▶ **Texto de leitura**

......

Por que escolhi ser artista?

 
Ludmilla Reis Rolim
 

Poesia
Uma a uma as profecias vão se cumprindo e os sinais nos aproximam da materialidade do fim.
Há quanto tempo aguardávamos o Juízo Final? A derradeira batalha para a eterna libertação? Para voltar ao Paraíso Perdido?
Está acontecendo todos os dias, na cidade, no sertão, nas florestas, no fundo dos mares.
E o tal Jardim do Éden é este: o Planeta Terra. O jardim dos humanos enfim.
Dos humanos que se completam pela beleza da natureza e não precisam de mais que um pôr-do-sol pra saber da verdade.
Não existe milagre maior do que o amor que pode existir em nós.


Por que escolhi ser artista?

O que mais importa dos caminhos tortuosos que me levaram a optar por estudar teatro e direcionar meus esforços no sentido de ocupar com legitimidade este papel perante a sociedade, o de artista, é, realmente, a inteção que está por detrás disso. Por que esta escolha? Confesso que durante todo percurso na universidade (já estou no finalzinho), tive vontade de escrever alguma coisa a respeito disso. Sempre me via às voltas com este pensamento na cabeça ao redigir os trabalhos finais: Afinal, por que é que eu estou fazendo isso tudo? Eis que surgiu, na disciplina de psicologia, a excelente oportunidade de reponder a essa pergunta que considero de absoluta pertinência, e sobre a qual já refleti bastante. São pensamentos íntimos.

......

▶ **Tarefa**
Extraia do texto sobre a escolha de ser artista, sem nenhuma alteração, o trecho que começa em "Ludmilla Reis Rolim" e termina em "saber da verdade.". Os registros que vêm depois do texto têm outra origem.

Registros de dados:
......

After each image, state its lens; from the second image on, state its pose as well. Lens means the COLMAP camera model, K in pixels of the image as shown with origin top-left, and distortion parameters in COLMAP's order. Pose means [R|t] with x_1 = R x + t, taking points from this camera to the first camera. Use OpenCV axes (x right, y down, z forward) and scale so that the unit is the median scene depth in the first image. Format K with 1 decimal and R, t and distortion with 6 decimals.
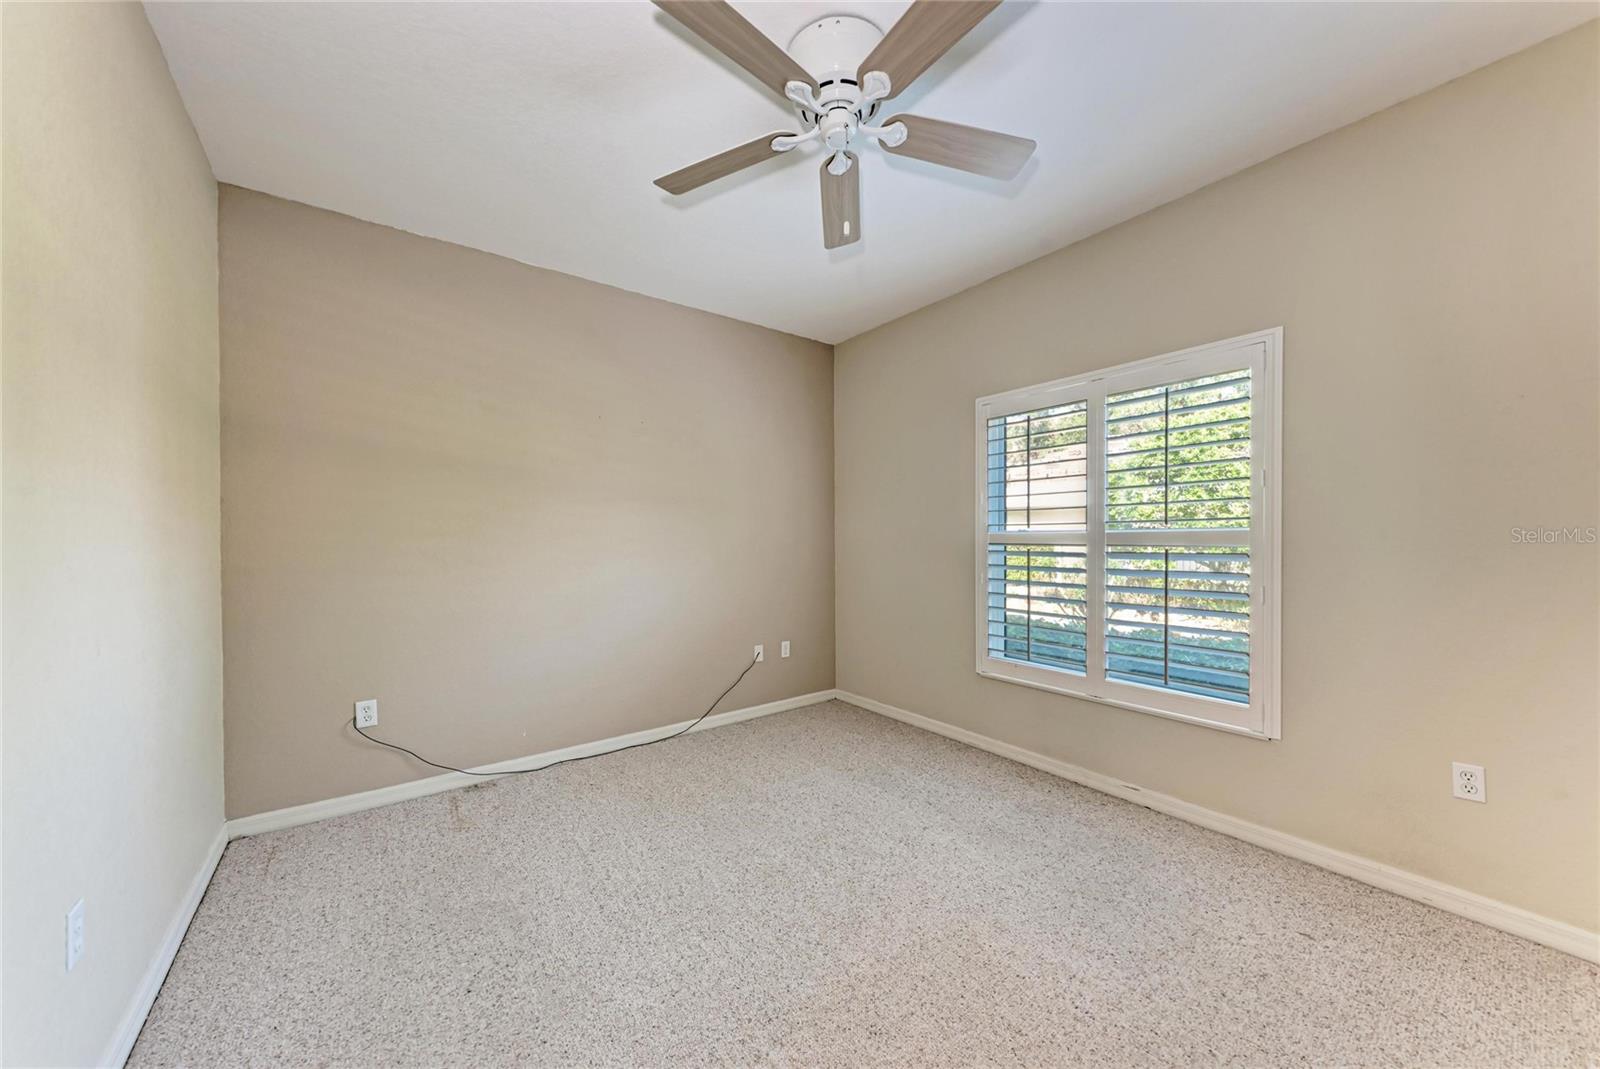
lens RADIAL K [[564.1, 0, 801.8], [0, 564.1, 543.6], [0, 0, 1]] dist [0.009447, -0.000356]
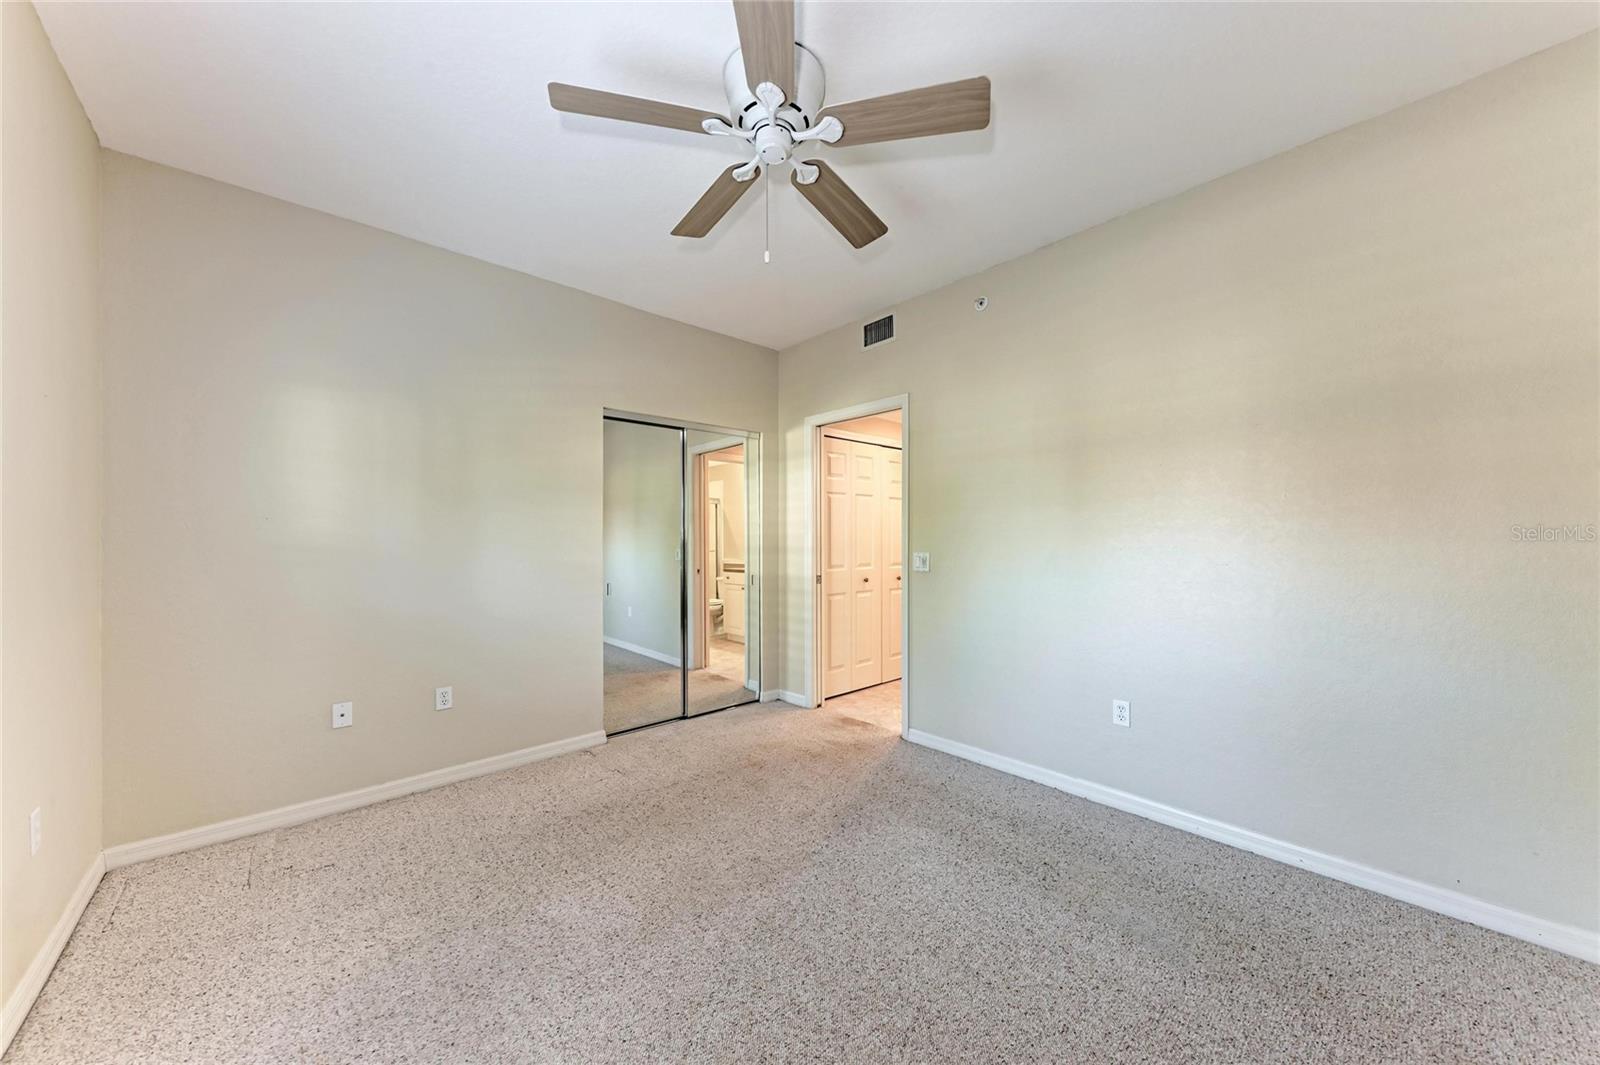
lens RADIAL K [[558.7, 0, 800.0], [0, 558.7, 532.5], [0, 0, 1]] dist [0.009581, -0.000030]
pose [[-0.997072, 0.006565, -0.076184, 0.059794], [0.006739, 0.999975, -0.002023, -0.009171], [0.076169, -0.002531, -0.997092, 1.265929]]
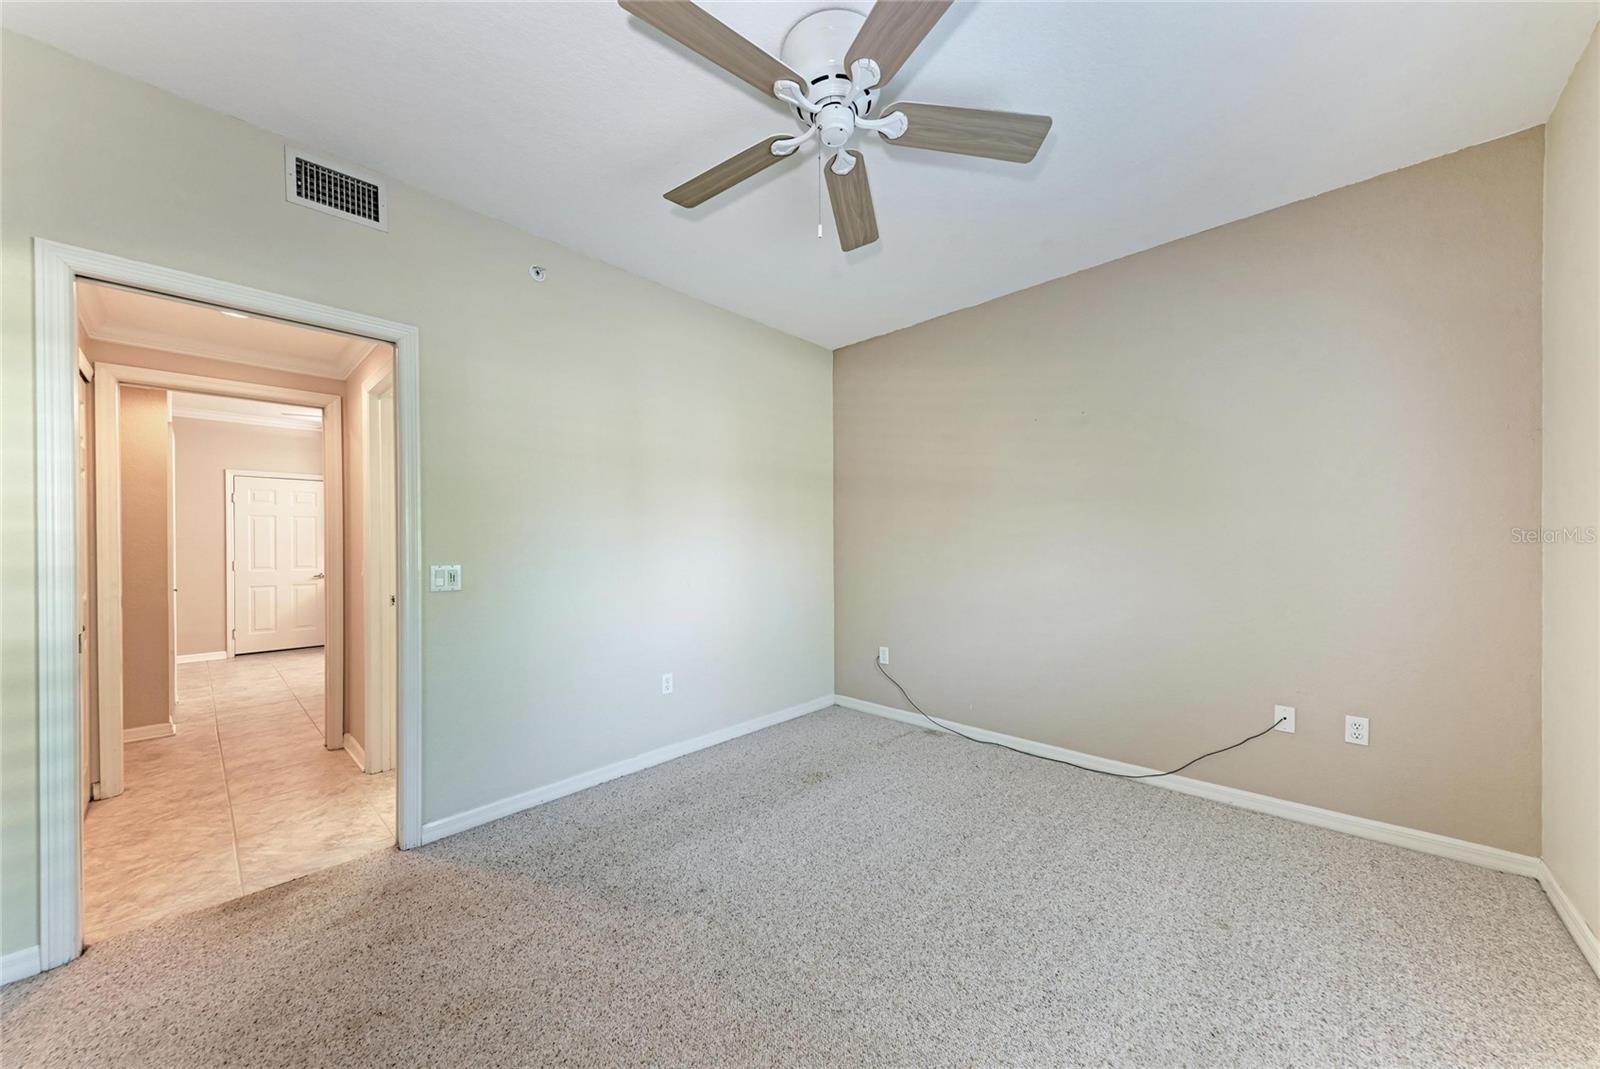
lens RADIAL K [[564.1, 0, 801.8], [0, 564.1, 543.6], [0, 0, 1]] dist [0.009447, -0.000356]
pose [[0.163730, 0.003400, -0.986499, 0.640973], [-0.004209, 0.999987, 0.002747, -0.003558], [0.986496, 0.003702, 0.163743, 0.487552]]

......

▶ **Resolução**
Ludmilla Reis Rolim
 

Poesia
Uma a uma as profecias vão se cumprindo e os sinais nos aproximam da materialidade do fim.
Há quanto tempo aguardávamos o Juízo Final? A derradeira batalha para a eterna libertação? Para voltar ao Paraíso Perdido?
Está acontecendo todos os dias, na cidade, no sertão, nas florestas, no fundo dos mares.
E o tal Jardim do Éden é este: o Planeta Terra. O jardim dos humanos enfim.
Dos humanos que se completam pela beleza da natureza e não precisam de mais que um pôr-do-sol pra saber da verdade.